> _WHAT THIS TASK INVOLVES_
Reading the data below, count the lines that carry the string "left". Give nothing but the count.

> _RECORDS SHOWN_
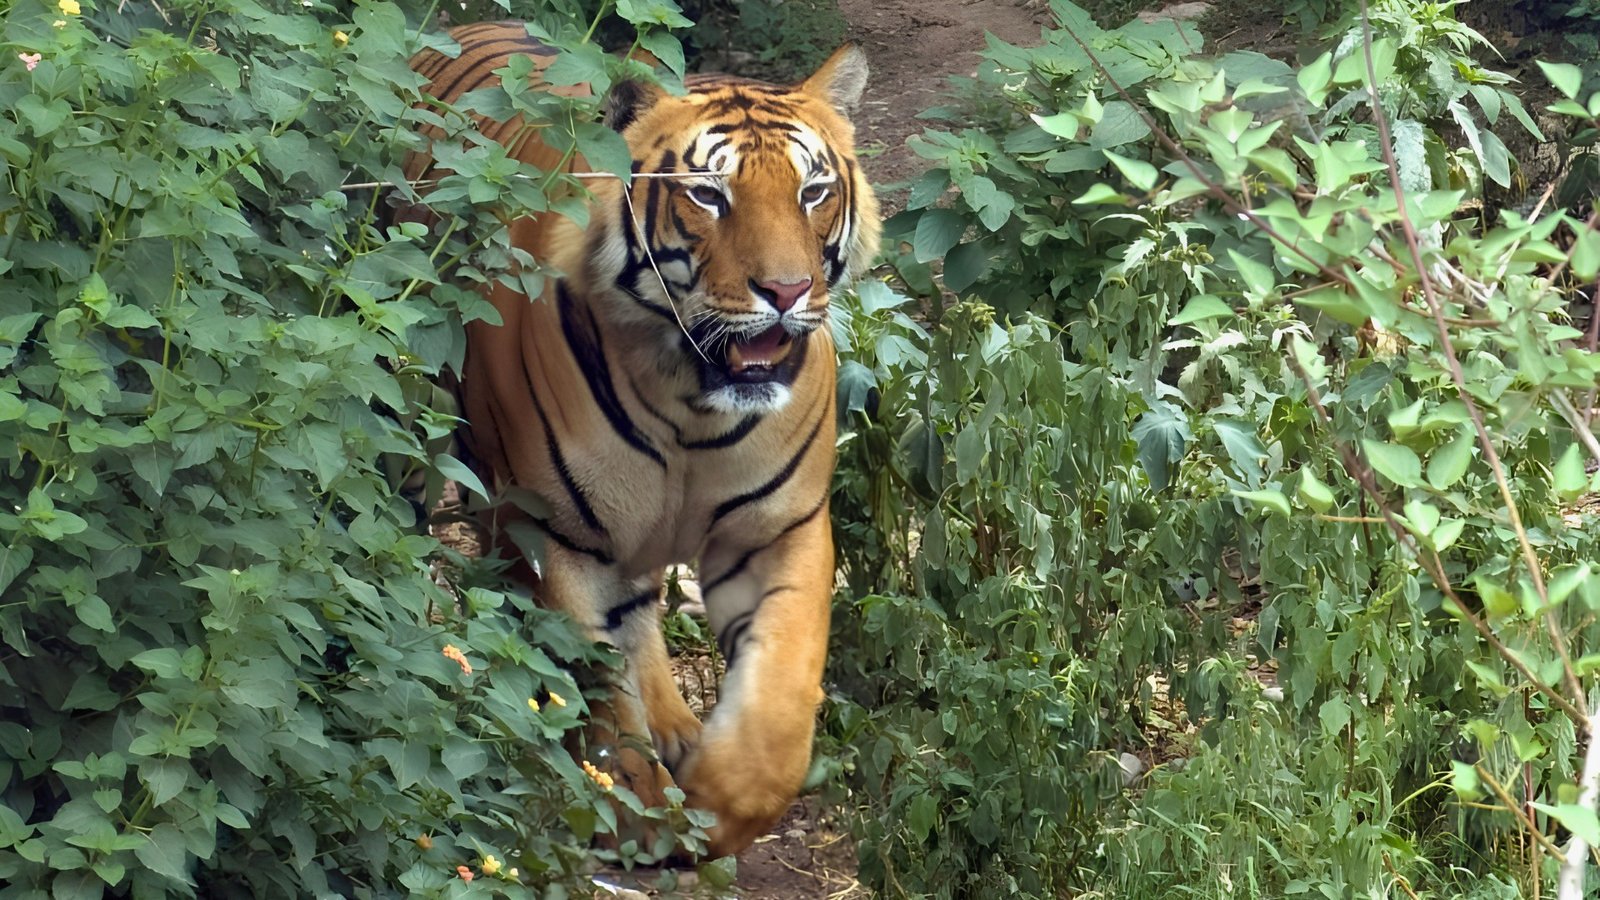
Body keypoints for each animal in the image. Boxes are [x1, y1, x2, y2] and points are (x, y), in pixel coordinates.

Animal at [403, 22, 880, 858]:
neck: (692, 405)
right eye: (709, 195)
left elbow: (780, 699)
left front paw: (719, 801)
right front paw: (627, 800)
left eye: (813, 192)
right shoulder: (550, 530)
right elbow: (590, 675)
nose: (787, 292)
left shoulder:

> _FINISHED TASK_
4